*** Given data

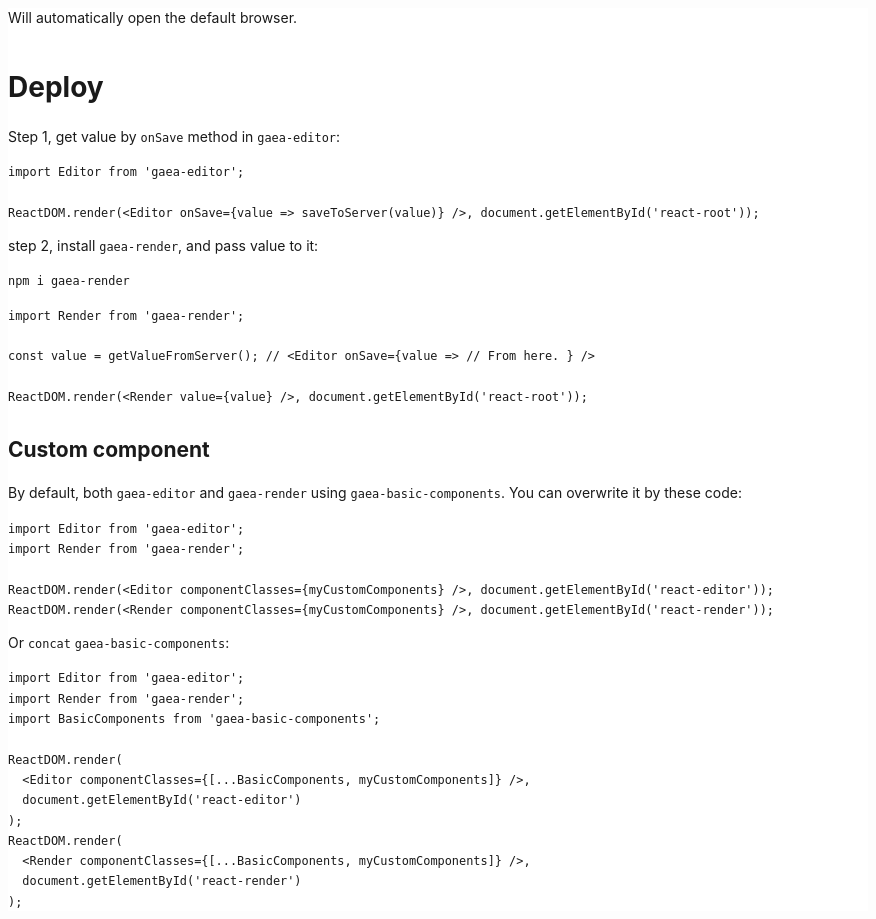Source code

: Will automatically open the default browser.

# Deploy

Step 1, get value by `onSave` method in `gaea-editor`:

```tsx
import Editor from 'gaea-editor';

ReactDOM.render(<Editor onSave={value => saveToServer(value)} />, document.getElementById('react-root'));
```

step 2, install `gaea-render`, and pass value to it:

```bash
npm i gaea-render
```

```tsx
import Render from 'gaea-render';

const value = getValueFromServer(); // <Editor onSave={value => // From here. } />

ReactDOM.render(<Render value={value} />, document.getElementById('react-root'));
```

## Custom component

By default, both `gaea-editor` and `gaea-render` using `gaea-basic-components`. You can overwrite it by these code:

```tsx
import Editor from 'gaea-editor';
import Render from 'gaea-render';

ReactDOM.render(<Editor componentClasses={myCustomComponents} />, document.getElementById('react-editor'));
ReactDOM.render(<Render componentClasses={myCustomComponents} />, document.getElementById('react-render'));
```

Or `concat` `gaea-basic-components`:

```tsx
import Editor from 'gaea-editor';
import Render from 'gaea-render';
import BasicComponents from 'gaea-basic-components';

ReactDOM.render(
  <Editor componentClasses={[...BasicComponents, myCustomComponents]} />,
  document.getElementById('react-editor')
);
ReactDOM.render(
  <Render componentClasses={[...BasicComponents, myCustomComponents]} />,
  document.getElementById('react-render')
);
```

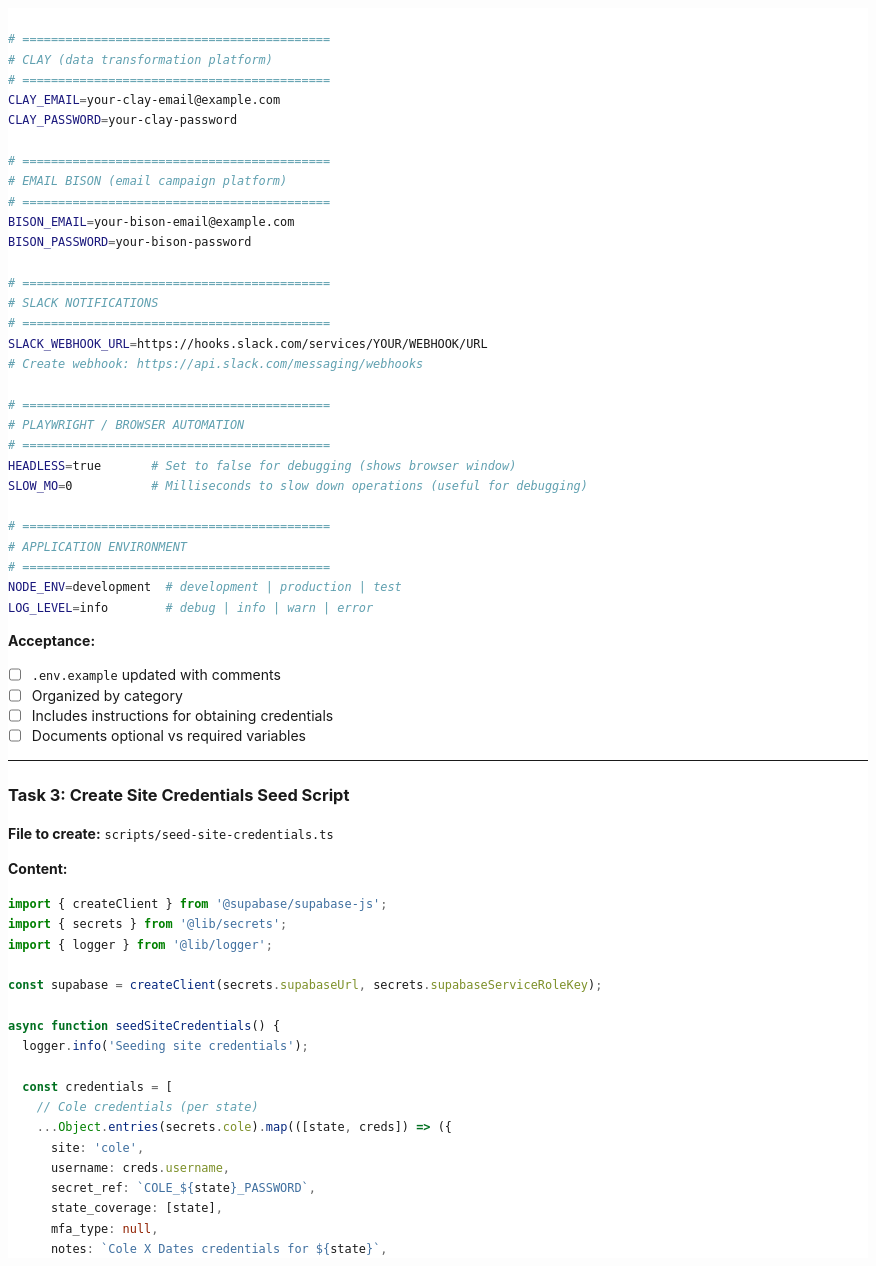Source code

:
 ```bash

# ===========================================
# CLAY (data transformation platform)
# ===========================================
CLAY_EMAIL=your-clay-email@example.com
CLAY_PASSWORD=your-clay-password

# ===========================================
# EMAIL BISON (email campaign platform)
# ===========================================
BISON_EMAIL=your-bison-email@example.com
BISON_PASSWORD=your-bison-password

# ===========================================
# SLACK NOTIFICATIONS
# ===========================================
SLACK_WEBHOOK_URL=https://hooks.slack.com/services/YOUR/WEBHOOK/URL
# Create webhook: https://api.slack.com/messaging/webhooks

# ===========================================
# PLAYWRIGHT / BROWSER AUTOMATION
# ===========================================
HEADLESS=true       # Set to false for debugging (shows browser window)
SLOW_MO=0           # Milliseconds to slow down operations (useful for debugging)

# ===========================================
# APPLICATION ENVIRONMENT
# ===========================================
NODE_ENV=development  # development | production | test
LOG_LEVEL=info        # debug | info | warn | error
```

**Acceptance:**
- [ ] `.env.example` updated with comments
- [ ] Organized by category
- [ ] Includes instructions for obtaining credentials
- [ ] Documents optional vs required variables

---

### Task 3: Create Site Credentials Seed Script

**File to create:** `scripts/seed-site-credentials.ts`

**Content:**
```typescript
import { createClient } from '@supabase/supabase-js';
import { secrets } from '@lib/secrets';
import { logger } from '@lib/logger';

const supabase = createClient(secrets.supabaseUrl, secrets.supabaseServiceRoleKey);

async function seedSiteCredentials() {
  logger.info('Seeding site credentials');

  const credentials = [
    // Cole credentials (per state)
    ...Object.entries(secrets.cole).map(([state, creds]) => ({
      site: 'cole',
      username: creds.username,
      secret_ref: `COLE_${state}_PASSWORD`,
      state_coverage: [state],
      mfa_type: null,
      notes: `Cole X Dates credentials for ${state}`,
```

******

## Exercise
Would you write out each record above exactly, with no images?

## Solution
Source code

: Will automatically open the default browser.

# Deploy

Step 1, get value by `onSave` method in `gaea-editor`:

```tsx
import Editor from 'gaea-editor';

ReactDOM.render(<Editor onSave={value => saveToServer(value)} />, document.getElementById('react-root'));
```

step 2, install `gaea-render`, and pass value to it:

```bash
npm i gaea-render
```

```tsx
import Render from 'gaea-render';

const value = getValueFromServer(); // <Editor onSave={value => // From here. } />

ReactDOM.render(<Render value={value} />, document.getElementById('react-root'));
```

## Custom component

By default, both `gaea-editor` and `gaea-render` using `gaea-basic-components`. You can overwrite it by these code:

```tsx
import Editor from 'gaea-editor';
import Render from 'gaea-render';

ReactDOM.render(<Editor componentClasses={myCustomComponents} />, document.getElementById('react-editor'));
ReactDOM.render(<Render componentClasses={myCustomComponents} />, document.getElementById('react-render'));
```

Or `concat` `gaea-basic-components`:

```tsx
import Editor from 'gaea-editor';
import Render from 'gaea-render';
import BasicComponents from 'gaea-basic-components';

ReactDOM.render(
  <Editor componentClasses={[...BasicComponents, myCustomComponents]} />,
  document.getElementById('react-editor')
);
ReactDOM.render(
  <Render componentClasses={[...BasicComponents, myCustomComponents]} />,
  document.getElementById('react-render')
);
```

Source code

:
 ```bash

# ===========================================
# CLAY (data transformation platform)
# ===========================================
CLAY_EMAIL=your-clay-email@example.com
CLAY_PASSWORD=your-clay-password

# ===========================================
# EMAIL BISON (email campaign platform)
# ===========================================
BISON_EMAIL=your-bison-email@example.com
BISON_PASSWORD=your-bison-password

# ===========================================
# SLACK NOTIFICATIONS
# ===========================================
SLACK_WEBHOOK_URL=https://hooks.slack.com/services/YOUR/WEBHOOK/URL
# Create webhook: https://api.slack.com/messaging/webhooks

# ===========================================
# PLAYWRIGHT / BROWSER AUTOMATION
# ===========================================
HEADLESS=true       # Set to false for debugging (shows browser window)
SLOW_MO=0           # Milliseconds to slow down operations (useful for debugging)

# ===========================================
# APPLICATION ENVIRONMENT
# ===========================================
NODE_ENV=development  # development | production | test
LOG_LEVEL=info        # debug | info | warn | error
```

**Acceptance:**
- [ ] `.env.example` updated with comments
- [ ] Organized by category
- [ ] Includes instructions for obtaining credentials
- [ ] Documents optional vs required variables

---

### Task 3: Create Site Credentials Seed Script

**File to create:** `scripts/seed-site-credentials.ts`

**Content:**
```typescript
import { createClient } from '@supabase/supabase-js';
import { secrets } from '@lib/secrets';
import { logger } from '@lib/logger';

const supabase = createClient(secrets.supabaseUrl, secrets.supabaseServiceRoleKey);

async function seedSiteCredentials() {
  logger.info('Seeding site credentials');

  const credentials = [
    // Cole credentials (per state)
    ...Object.entries(secrets.cole).map(([state, creds]) => ({
      site: 'cole',
      username: creds.username,
      secret_ref: `COLE_${state}_PASSWORD`,
      state_coverage: [state],
      mfa_type: null,
      notes: `Cole X Dates credentials for ${state}`,
```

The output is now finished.